The computer program instructions may also be loaded onto a computer, other programmable data processing apparatus, or other devices to cause a series of operational steps to be performed on the computer, other programmable apparatus or other devices to produce a computer implemented process such that the instructions which execute on the computer or other programmable apparatus provide processes for implementing the functions/acts specified in the flowchart and/or block diagram block or blocks.

Use of the verb "comprise," "include" and its conjugations in this application does not exclude the presence of elements or steps other than those stated in the application. The article "a" or "an" preceding an element does not exclude the presence of a plurality of such elements.

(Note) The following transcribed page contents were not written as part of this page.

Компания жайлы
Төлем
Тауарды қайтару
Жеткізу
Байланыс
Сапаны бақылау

While the spirit and principles of the present invention have been described with reference to several particular embodiments, it is to be understood that the invention is not limited to the disclosed embodiments nor does it imply that features of the various aspects are not useful in combination, nor are they useful in any combination, such as for convenience of description. The invention is intended to cover various modifications and equivalent arrangements included within the spirit and scope of the appended claims. The scope of the following claims is to be accorded the broadest interpretation so as to encompass all such modifications and equivalent structures and functions.

Claims

1. A corpus labeling method, characterized in that the method comprises:

determining an annotation system matched with the corpus type;

2. The method of claim 1, wherein the corpus type is a first corpus type, a second corpus type or a third corpus type, wherein the first corpus type is a corpus type comprising only text-form corpora, the second corpus type is a corpus type comprising only speech-form corpora, and the third corpus type is a corpus type comprising text-form corpora and speech-form corpora;

the identifying the ultrasonic section features in the corpus to be marked by using the marking system matched with the corpus type comprises the following steps:

3. The method of claim 2, wherein the identifying, with the first labeling system, the first supersonic feature of the original text of the corpus to be labeled comprises:

4. The method according to claim 2, wherein the identifying, with a second labeling system, the second supersonic feature of the original speech of the corpus to be labeled comprises:

5. The method according to claim 4, wherein determining fifth location information to be stopped, sixth location information to be re-read, seventh location information to be explosion-proof, and/or eighth location information to be read continuously in the original speech according to the alignment information and the speech feature comprises:

6. The method according to claim 2, wherein the determining a third hyperband feature in the corpus to be annotated according to the first hyperband feature and the second hyperband feature comprises:

7. The method according to claim 1, wherein labeling the corpus to be labeled according to the recognition result includes:

8. A corpus tagging device, the device comprising:

the acquisition module is used for acquiring the corpus to be annotated and the corpus type corresponding to the corpus to be annotated;

9. The electronic equipment is characterized by comprising a processor, a communication interface, a memory and a communication bus, wherein the processor, the communication interface and the memory are communicated with each other through the communication bus;

a memory for storing a computer program;

a processor for implementing the steps of the corpus labeling method according to any of claims 1-7 when executing a program stored on a memory.

10. A computer readable storage medium having stored thereon a computer program, which when executed by a processor performs the steps of the corpus labeling method of any of claims 1-7.